Your task → Format the lines below as a JSON list of strings, one string per line, leaving out blank lines and the picture lines.

Dataset content →
————————

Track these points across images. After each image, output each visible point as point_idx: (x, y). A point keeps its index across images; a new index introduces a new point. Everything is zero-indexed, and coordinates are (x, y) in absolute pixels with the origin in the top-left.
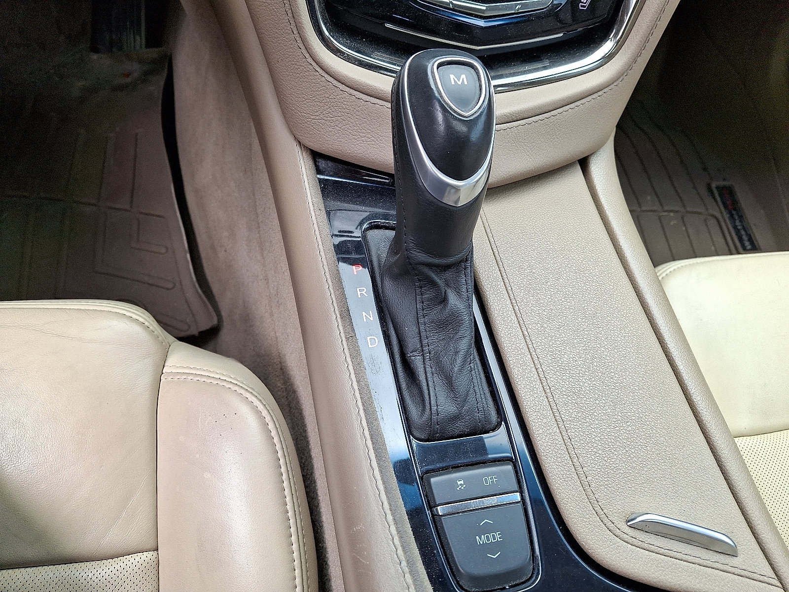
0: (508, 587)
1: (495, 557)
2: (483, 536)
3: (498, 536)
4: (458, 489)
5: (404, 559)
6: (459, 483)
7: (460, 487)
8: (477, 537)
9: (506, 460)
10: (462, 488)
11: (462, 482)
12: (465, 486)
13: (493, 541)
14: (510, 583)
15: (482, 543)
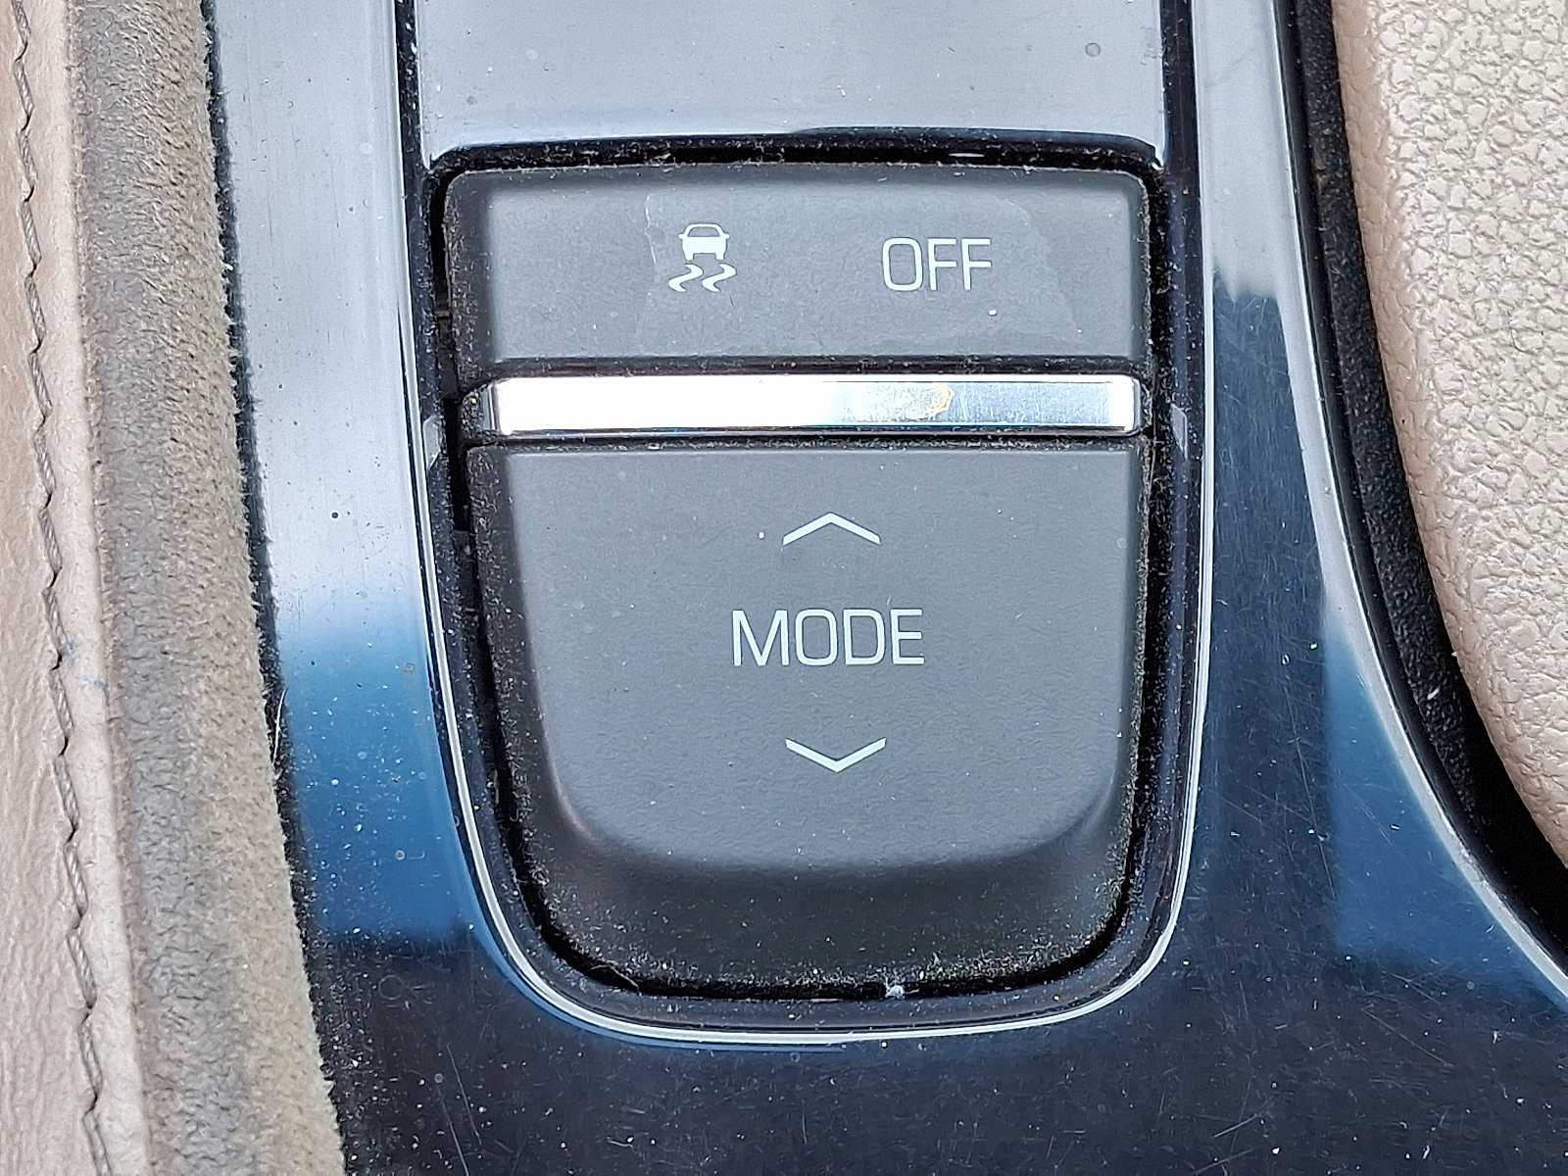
0: (898, 990)
1: (837, 766)
2: (781, 616)
3: (896, 636)
4: (675, 284)
5: (94, 635)
6: (692, 246)
7: (696, 272)
8: (739, 617)
9: (1107, 163)
10: (708, 283)
11: (716, 245)
12: (729, 272)
13: (850, 660)
14: (924, 961)
15: (762, 660)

————————

Result below →
[
  "Track these points across images. After each image, output each visible point as point_idx: (x, y). A point keeps its index across images; a new index introduces a new point. Everything is zero-indexed, and coordinates are (x, y) in absolute pixels with the origin in the top-left.",
  "0: (508, 587)",
  "1: (495, 557)",
  "2: (483, 536)",
  "3: (498, 536)",
  "4: (458, 489)",
  "5: (404, 559)",
  "6: (459, 483)",
  "7: (460, 487)",
  "8: (477, 537)",
  "9: (506, 460)",
  "10: (462, 488)",
  "11: (462, 482)",
  "12: (465, 486)",
  "13: (493, 541)",
  "14: (510, 583)",
  "15: (482, 543)",
  "0: (898, 990)",
  "1: (837, 766)",
  "2: (781, 616)",
  "3: (896, 636)",
  "4: (675, 284)",
  "5: (94, 635)",
  "6: (692, 246)",
  "7: (696, 272)",
  "8: (739, 617)",
  "9: (1107, 163)",
  "10: (708, 283)",
  "11: (716, 245)",
  "12: (729, 272)",
  "13: (850, 660)",
  "14: (924, 961)",
  "15: (762, 660)"
]